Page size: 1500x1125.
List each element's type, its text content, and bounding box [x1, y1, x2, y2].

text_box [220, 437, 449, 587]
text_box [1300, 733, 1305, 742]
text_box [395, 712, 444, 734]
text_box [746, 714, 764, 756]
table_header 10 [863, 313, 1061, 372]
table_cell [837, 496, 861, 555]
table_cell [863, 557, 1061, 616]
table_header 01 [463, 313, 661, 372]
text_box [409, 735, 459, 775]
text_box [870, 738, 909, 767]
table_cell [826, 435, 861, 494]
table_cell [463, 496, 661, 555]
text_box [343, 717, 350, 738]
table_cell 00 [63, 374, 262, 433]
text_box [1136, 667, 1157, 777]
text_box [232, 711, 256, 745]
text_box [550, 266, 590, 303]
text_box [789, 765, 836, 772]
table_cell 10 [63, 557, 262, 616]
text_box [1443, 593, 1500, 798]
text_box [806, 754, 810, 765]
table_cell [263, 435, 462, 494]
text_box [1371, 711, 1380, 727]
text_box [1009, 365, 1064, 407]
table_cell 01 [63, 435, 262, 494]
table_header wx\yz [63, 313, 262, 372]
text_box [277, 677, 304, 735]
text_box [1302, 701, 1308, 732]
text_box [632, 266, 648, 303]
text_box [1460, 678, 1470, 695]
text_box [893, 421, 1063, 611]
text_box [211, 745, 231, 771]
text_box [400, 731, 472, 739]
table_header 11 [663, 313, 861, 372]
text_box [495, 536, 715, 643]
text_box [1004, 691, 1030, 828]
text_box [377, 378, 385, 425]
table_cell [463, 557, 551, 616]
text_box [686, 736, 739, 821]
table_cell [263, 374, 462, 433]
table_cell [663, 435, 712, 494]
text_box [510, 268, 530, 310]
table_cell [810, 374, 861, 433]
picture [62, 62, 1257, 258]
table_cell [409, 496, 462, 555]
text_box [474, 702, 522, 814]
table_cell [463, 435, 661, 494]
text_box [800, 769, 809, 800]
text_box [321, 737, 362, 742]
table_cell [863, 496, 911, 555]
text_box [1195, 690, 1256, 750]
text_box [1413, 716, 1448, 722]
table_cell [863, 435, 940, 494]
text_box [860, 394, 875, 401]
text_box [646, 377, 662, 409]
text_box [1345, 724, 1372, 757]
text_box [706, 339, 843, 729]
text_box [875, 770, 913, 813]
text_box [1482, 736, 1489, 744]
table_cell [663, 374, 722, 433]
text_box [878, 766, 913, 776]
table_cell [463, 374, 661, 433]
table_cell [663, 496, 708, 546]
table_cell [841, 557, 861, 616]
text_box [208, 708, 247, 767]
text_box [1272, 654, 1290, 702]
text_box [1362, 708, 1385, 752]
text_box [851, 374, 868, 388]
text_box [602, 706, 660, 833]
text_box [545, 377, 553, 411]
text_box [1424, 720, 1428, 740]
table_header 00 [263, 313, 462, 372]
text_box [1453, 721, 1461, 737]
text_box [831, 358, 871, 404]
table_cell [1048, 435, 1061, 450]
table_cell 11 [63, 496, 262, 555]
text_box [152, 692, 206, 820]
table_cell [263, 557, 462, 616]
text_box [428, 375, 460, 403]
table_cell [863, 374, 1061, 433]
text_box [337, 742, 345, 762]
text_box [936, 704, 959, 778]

→ ABOUT THIS TASK:
Transcribe each line above exactly; skip none.

→ SOLUTION:
Page size: 1500x1125.
List each element's type, its text content, and bounding box [x1, y1, x2, y2].

text_box [220, 437, 449, 587]
text_box [1300, 733, 1305, 742]
text_box [395, 712, 444, 734]
text_box [746, 714, 764, 756]
table_header 10 [863, 313, 1061, 372]
table_cell [837, 496, 861, 555]
table_cell [863, 557, 1061, 616]
table_header 01 [463, 313, 661, 372]
text_box [409, 735, 459, 775]
text_box [870, 738, 909, 767]
table_cell [826, 435, 861, 494]
table_cell [463, 496, 661, 555]
text_box [343, 717, 350, 738]
table_cell 00 [63, 374, 262, 433]
text_box [1136, 667, 1157, 777]
text_box [232, 711, 256, 745]
text_box [550, 266, 590, 303]
text_box [789, 765, 836, 772]
table_cell 10 [63, 557, 262, 616]
text_box [1443, 593, 1500, 798]
text_box [806, 754, 810, 765]
table_cell [263, 435, 462, 494]
text_box [1371, 711, 1380, 727]
text_box [1009, 365, 1064, 407]
table_cell 01 [63, 435, 262, 494]
table_header wx\yz [63, 313, 262, 372]
text_box [277, 677, 304, 735]
text_box [1302, 701, 1308, 732]
text_box [632, 266, 648, 303]
text_box [1460, 678, 1470, 695]
text_box [893, 421, 1063, 611]
text_box [211, 745, 231, 771]
text_box [400, 731, 472, 739]
table_header 11 [663, 313, 861, 372]
text_box [495, 536, 715, 643]
text_box [1004, 691, 1030, 828]
text_box [377, 378, 385, 425]
table_cell [463, 557, 551, 616]
text_box [686, 736, 739, 821]
table_cell [263, 374, 462, 433]
table_cell [663, 435, 712, 494]
text_box [510, 268, 530, 310]
table_cell [810, 374, 861, 433]
picture [62, 62, 1257, 258]
table_cell [409, 496, 462, 555]
text_box [474, 702, 522, 814]
table_cell [463, 435, 661, 494]
text_box [800, 769, 809, 800]
text_box [321, 737, 362, 742]
table_cell [863, 496, 911, 555]
text_box [1195, 690, 1256, 750]
text_box [1413, 716, 1448, 722]
table_cell [863, 435, 940, 494]
text_box [860, 394, 875, 401]
text_box [646, 377, 662, 409]
text_box [1345, 724, 1372, 757]
text_box [706, 339, 843, 729]
text_box [875, 770, 913, 813]
text_box [1482, 736, 1489, 744]
table_cell [663, 374, 722, 433]
text_box [878, 766, 913, 776]
table_cell [463, 374, 661, 433]
table_cell [663, 496, 708, 546]
table_cell [841, 557, 861, 616]
text_box [208, 708, 247, 767]
text_box [1272, 654, 1290, 702]
text_box [1362, 708, 1385, 752]
text_box [851, 374, 868, 388]
text_box [602, 706, 660, 833]
text_box [545, 377, 553, 411]
text_box [1424, 720, 1428, 740]
table_header 00 [263, 313, 462, 372]
text_box [1453, 721, 1461, 737]
text_box [831, 358, 871, 404]
table_cell [1048, 435, 1061, 450]
table_cell 11 [63, 496, 262, 555]
text_box [152, 692, 206, 820]
table_cell [263, 557, 462, 616]
text_box [428, 375, 460, 403]
table_cell [863, 374, 1061, 433]
text_box [337, 742, 345, 762]
text_box [936, 704, 959, 778]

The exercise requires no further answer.